Unguided, Passive Learning:

This is what many of us in the class call “the rabbit hole”. Unguided passive learning in Python

-Begins by trying to solve a problem by looking into the documentation on a function you’d like to use.

np.corrcoef(X_list_sqft, Y_list_price)
#trying to find the r value(correlation between a list of square feet and a list of prices of homes)
#Why is this giving me a whole matrix, instead of just the r value? Go to docs:


-Then you don’t understand what the documentation is saying, so you look at the source code (how the developer wrote the code to make said function).

def corrcoef(x, y=None, rowvar=1, bias=np._NoValue, ddof=np._NoValue):
“””Return Pearson product-moment correlation coefficients.
Please refer to the documentation for `cov` for more detail. The
relationship between the correlation coefficient matrix, `R`, and the
covariance matrix, `C`, is
.. math:: R_{ij} = \\frac{ C_{ij} } { \\sqrt{ C_{ii} * C_{jj} } }
The values of `R` are between -1 and 1, inclusive.

-Ah! Did you forget math? Go back and look at the formula… Then you get overwhelmed with how the source code works, and you look to Google to save you.

Google, how do I get a single r value for my coefficients?
Answer: Stack Overflow (a platform for sharing questions and answers about code) shows how to return just the r value instead of the matrix:
np.corrcoef(X_list_sqft, Y_list_price)[0,1] 
#since the type of the matrix is an “array”, you can slice it by the index

-(two hours later…) Now, where were we? This “rabbit hole” can be one of the most frustrating ways to learn.
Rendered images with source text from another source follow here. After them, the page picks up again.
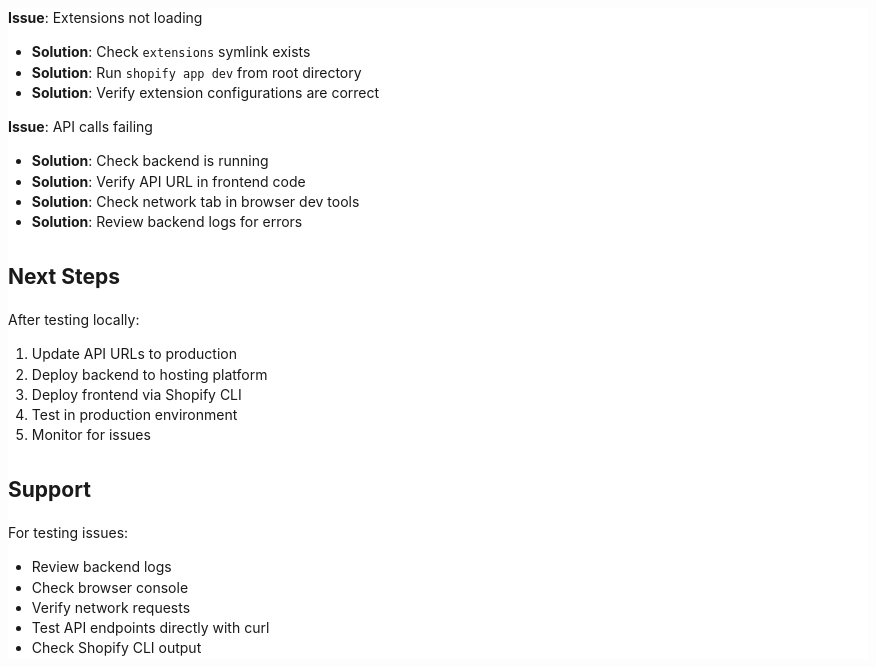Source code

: **Issue**: Extensions not loading
- **Solution**: Check `extensions` symlink exists
- **Solution**: Run `shopify app dev` from root directory
- **Solution**: Verify extension configurations are correct

**Issue**: API calls failing
- **Solution**: Check backend is running
- **Solution**: Verify API URL in frontend code
- **Solution**: Check network tab in browser dev tools
- **Solution**: Review backend logs for errors

## Next Steps

After testing locally:
1. Update API URLs to production
2. Deploy backend to hosting platform
3. Deploy frontend via Shopify CLI
4. Test in production environment
5. Monitor for issues

## Support

For testing issues:
- Review backend logs
- Check browser console
- Verify network requests
- Test API endpoints directly with curl
- Check Shopify CLI output
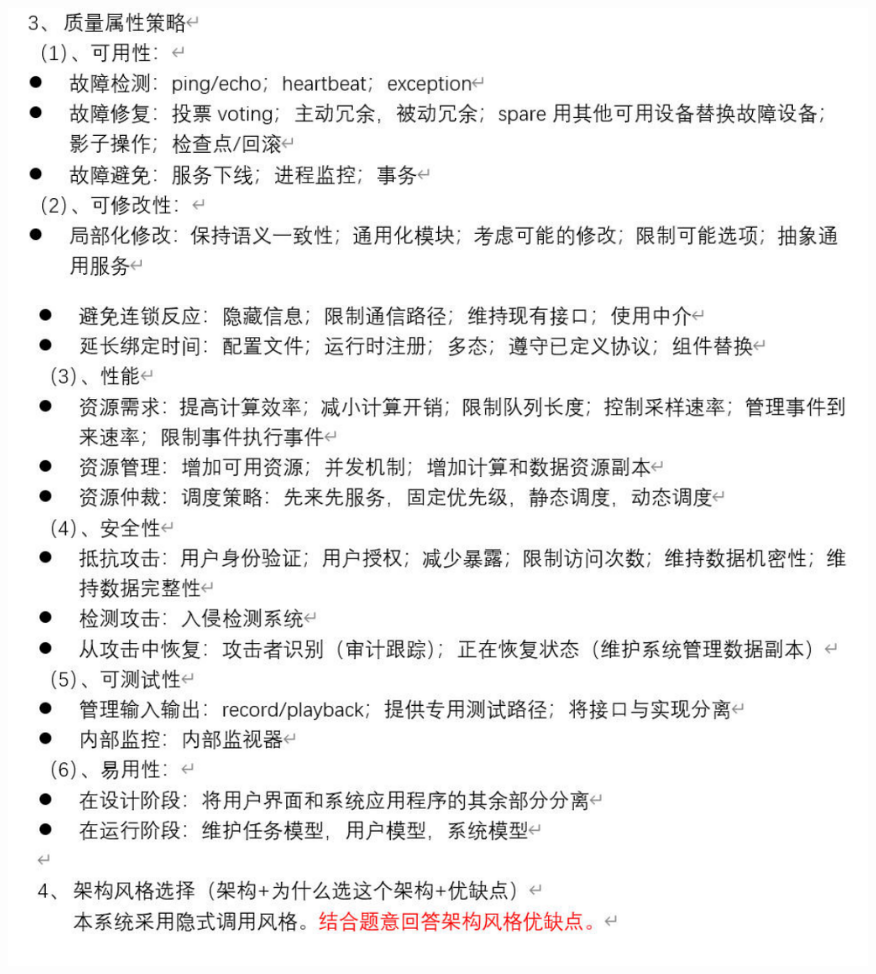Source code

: ![image-20240617153225987](24SA.assets/image-20240617153225987.png)

![image-20240617153233361](24SA.assets/image-20240617153233361.png)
It is essential, however, to remember that this type of learning has value!! Coming to understanding on your own prepares you for unguided, active learning.

I would describe this process as sitting down to write an essay in Spanish, and then trying to figure out how to say something you haven’t practiced yet.
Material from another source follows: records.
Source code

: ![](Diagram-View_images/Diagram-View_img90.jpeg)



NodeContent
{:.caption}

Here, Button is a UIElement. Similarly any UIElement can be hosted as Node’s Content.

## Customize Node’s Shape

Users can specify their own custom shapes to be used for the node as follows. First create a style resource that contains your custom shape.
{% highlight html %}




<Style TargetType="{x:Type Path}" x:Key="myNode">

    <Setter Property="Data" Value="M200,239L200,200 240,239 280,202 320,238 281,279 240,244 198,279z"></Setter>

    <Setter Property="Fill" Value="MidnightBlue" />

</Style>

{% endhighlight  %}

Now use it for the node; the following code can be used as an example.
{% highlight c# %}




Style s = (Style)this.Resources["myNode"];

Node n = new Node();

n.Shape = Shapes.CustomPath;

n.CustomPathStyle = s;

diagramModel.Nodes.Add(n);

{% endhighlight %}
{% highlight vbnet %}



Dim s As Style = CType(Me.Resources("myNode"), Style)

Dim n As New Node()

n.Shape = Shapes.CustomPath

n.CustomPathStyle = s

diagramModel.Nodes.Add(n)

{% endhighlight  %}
Unguided, Active Learning:

For me, this reminds me of when I had to negotiate rent with my landlady in Lyon, France. I had a goal (budget), and a need (a roof over my head). When I met with this woman, I had no smartphone or even a dictionary. I had to use only the French I knew to get what I needed. Then, I had to sign a lease (and hopefully, I understood the terms!)

I believe the work world will be like this most days, but our instructors attempt to simulate this in the projects and some of the labs we are beginning to do now (week 4 of 12). We have a goal, and we are given various degrees of prompting. For example, sometimes the data is provided, soon we will have to scrape it from the internet ourselves!

Then, we answer extremely general questions such as:

  • What does this data tell us about the music we like?
  • How should we make a decision on taxes based on liquor revenue from last year?

More Python/Spanish Comparisons:

Computers are literal. People are figurative/intuitive.

  • If you spell something wrong in Spanish, a human will try to understand it. Python will throw an error message.
  • “Types” in Python are kind of like parts of speech in spoken language, so syntax is important to fluent speech. But — humans will try to “fill in” the pronouns and other small words that typically trip you up, because communication is the goal, not precise direction. That is, communication goes two ways, code is pretty much just one-directional (except for error messages).
  • On the flip side, humans often misinterpret each other because we try to understand one another. Python will always throw an error if you make a syntax mistake.

Careful, though!! If you ask Python to do something and your syntax is correct, you called the correct functions on types that allow for that function, etc. — you can STILL get the wrong answer. But the computer will not look at you funny when you tell it something crazy.